Voor ons tijdschrift ‘Voeding en Milieu’ schreef ik opiniestukken met de titel ‘Werken aan een droom’.  Roel van Duijn van de Groenen las deze opiniestukken. Hij vroeg mij om mij kandidaat te stellen voor de landelijke verkiezingen in 1989. Ik was toen niet echt met de politiek bezig en kende de Groenen niet. Het programma van de Groenen sloot naadloos aan op mijn visie op voeding en voedselproductie. Ik kwam als eerste vrouw als nummer vier op de landelijke lijst te staan. De Groenen hebben het toen niet gehaald, omdat in dat jaar de kleine linkse partijen zich hadden gebundeld tot Groen Links. De partij heeft het landelijk ook nooit gehaald. De partij bestond weliswaar uit moreel hoogstaande personen, maar het ontbrak aan strategie en men was wars van leiderschap. In Duitsland had je de Grünen, die hadden het ook moeilijk met realo’s aan de ene kant en fundi’s aan de andere kant. Dat was ook in Nederland zo. Ik zoek meer de gulden middenweg. Lokaal ging ik daarna door als lijsttrekker voor de Groenen. In 1994 haalden wij één zetel door een alliantie aan te gaan met Leiden Weer Gezellig. Acht jaar heb ik in de Gemeenteraad gezeten. Ik heb toen mijn diëtetiek praktijk tijdelijk overgedragen aan een collega. Ik stortte mij in de politieke arena.
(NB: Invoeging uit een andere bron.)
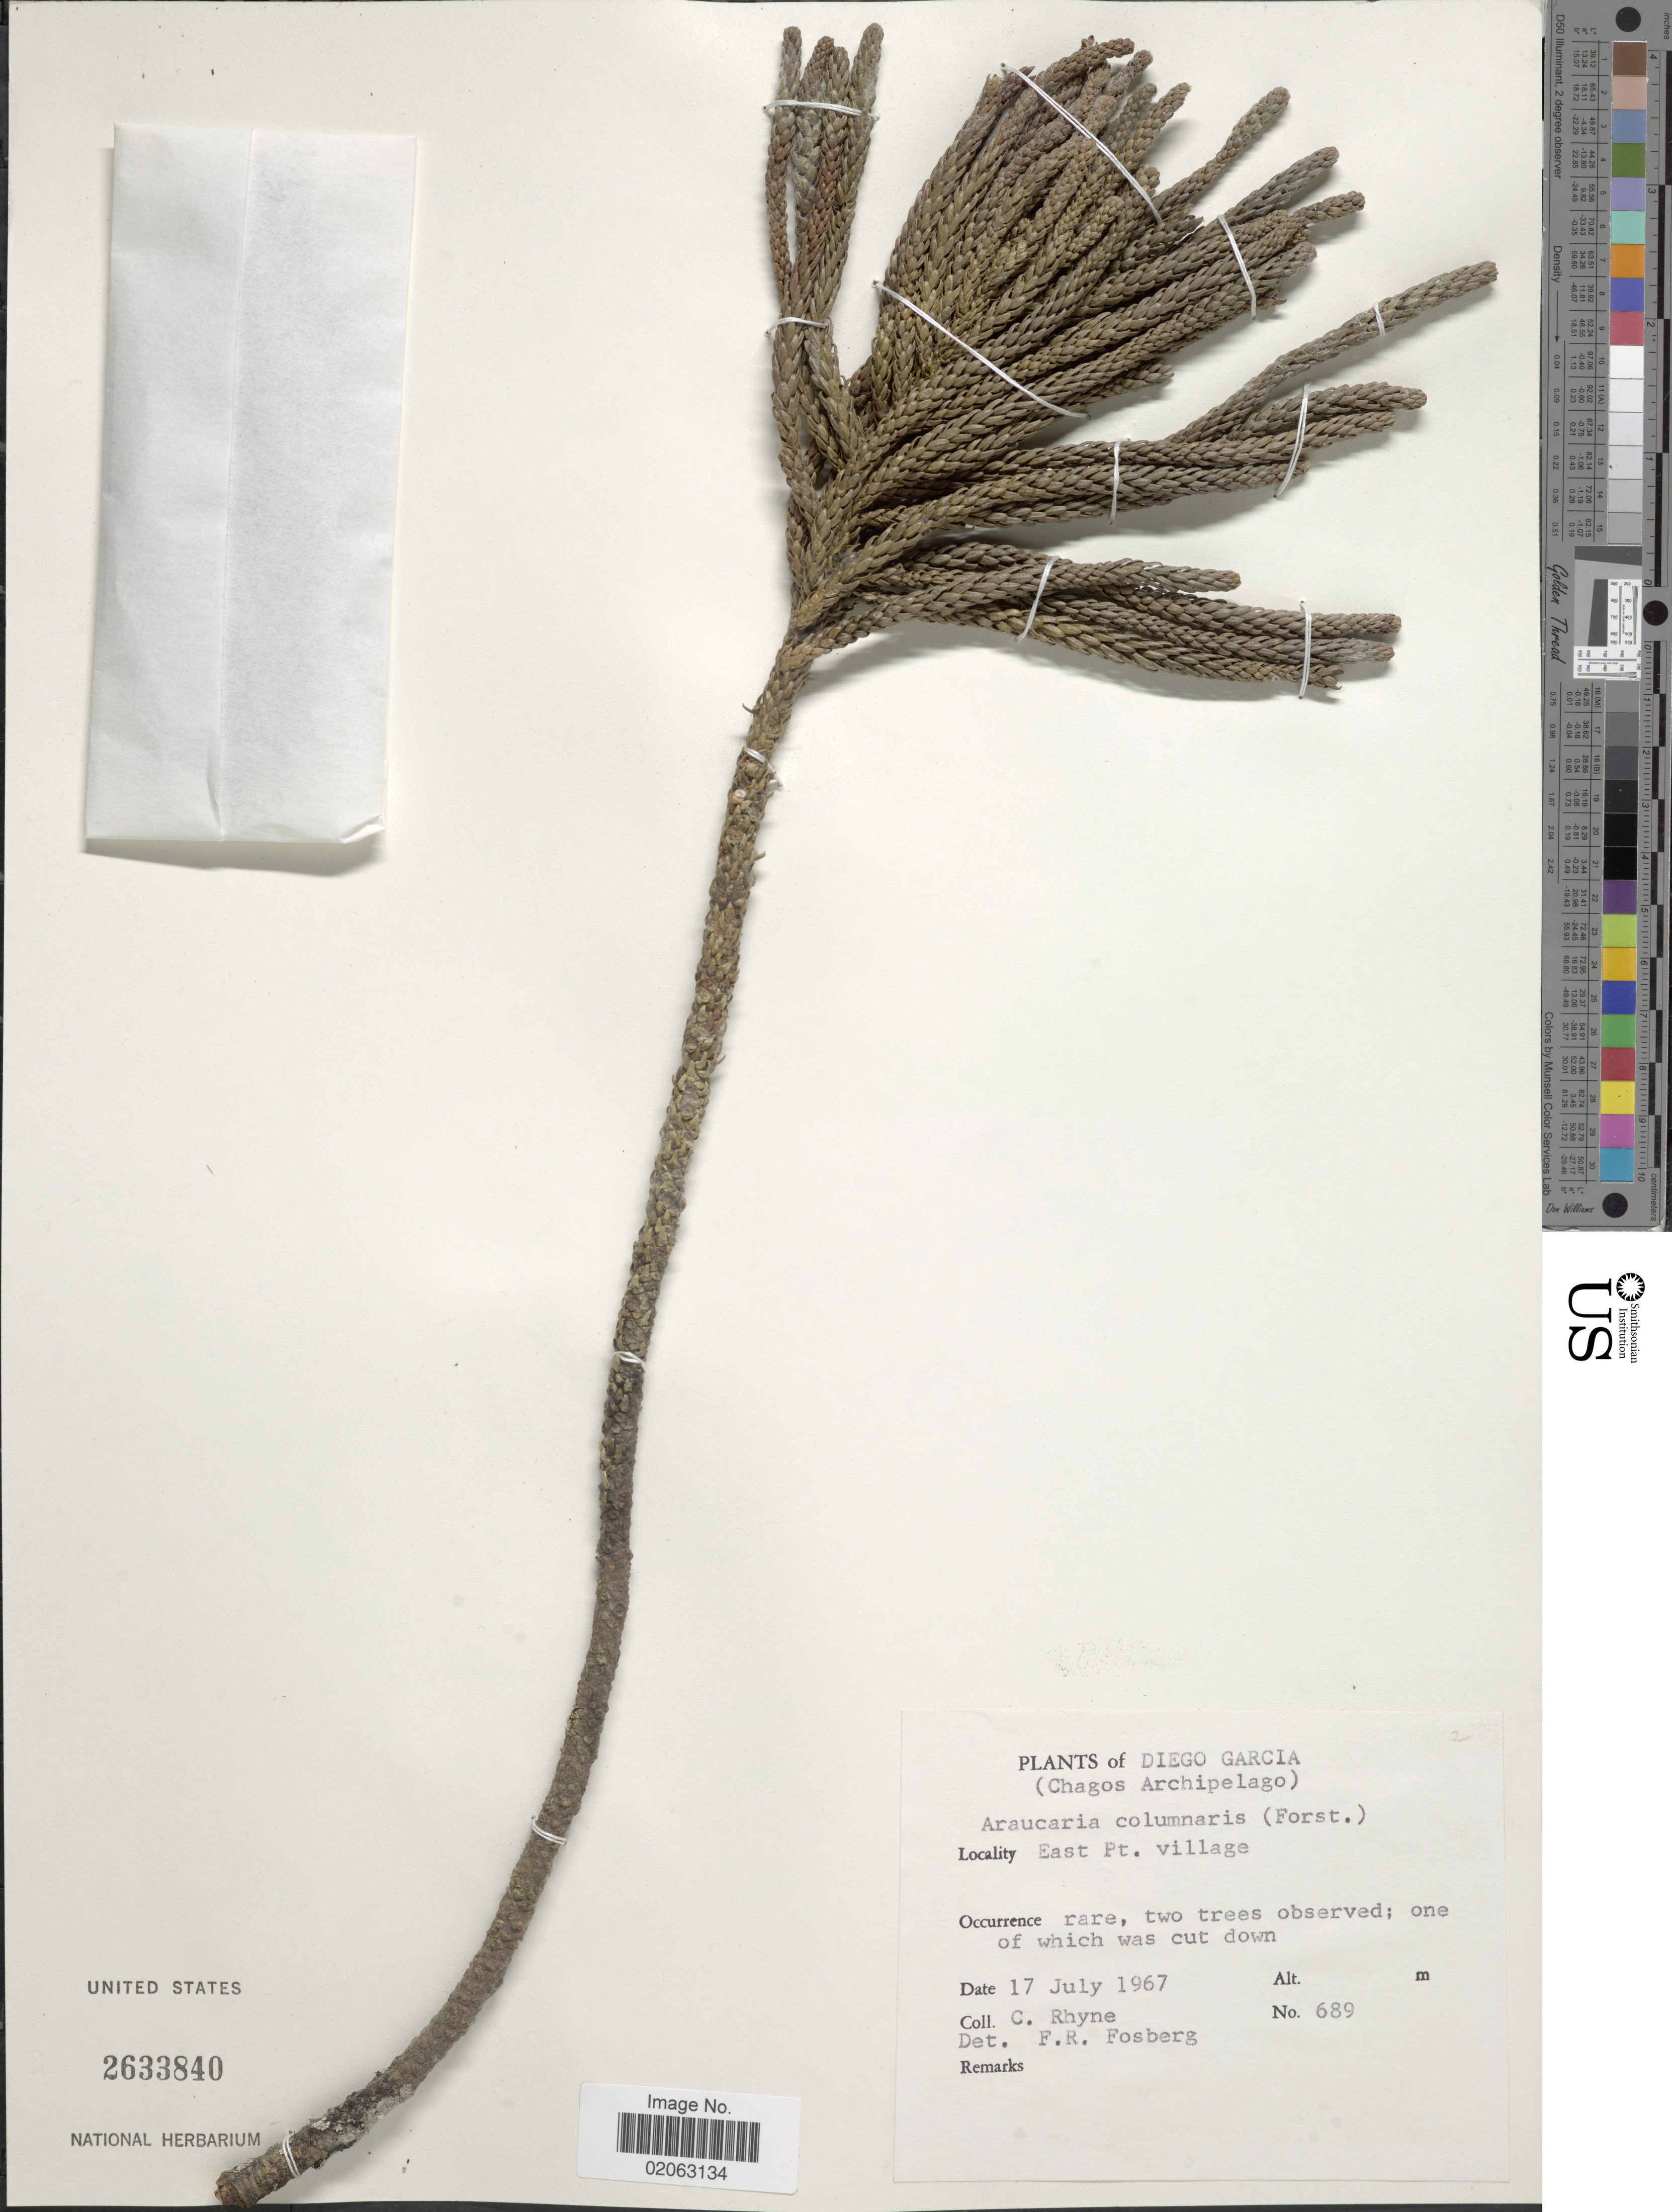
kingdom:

Wat heb je bereikt in de politiek en hoe kreeg je input?

Wij vroegen altijd aandacht voor de versteende stad en hebben gepleit voor het behoud van bomen en voor meer groen in de stad. Leiden is gelukkig nu veel groener en gezelliger geworden!

Het grootste behaalde succes was na één jaar raadslidmaatschap in 1995. De gemeente wilde de serre en de eetzaal van het Koninklijk Militair Invalidenhuis op de hoek van de Burggravenlaan en Hoge Rijndijk afbreken voor de bouw van koopflats in de tuin. Hiervoor zouden twaalf grote monumentale bomen gekapt moeten worden. Eva Biesheuvel had een handtekeningenactie hiertegen opgezet. In die tijd was net de nieuwe referendumverordening doorgevoerd. Ik heb toen het eerste lokale burgerreferendum in Nederland georganiseerd. En we hebben gewonnen! Een groot succes! Het heeft ons veel credits opgeleverd.

Het was als kleine oppositiepartij niet eenvoudig om er achter te komen wat er in de achterkamertjes van de politiek werd besloten. Dankzij oplettende burgers en buurtverenigingen, kritische ambtenaren en bezorgde raadsleden van de coalitiepartijen lukte dat steeds beter. Die maakten ons attent op plannen, die juist meer verstedelijking brachten in plaats van groen. Zo hebben wij bijvoorbeeld, samen met de volkstuinverenigingen, het opofferen van volkstuinen voor een weg en woningbouw weten te voorkomen.

In de publiciteit werd je regelmatig weggezet als: ‘Daar komt Margje Vlasveld weer’. Hoe ging je daarmee om?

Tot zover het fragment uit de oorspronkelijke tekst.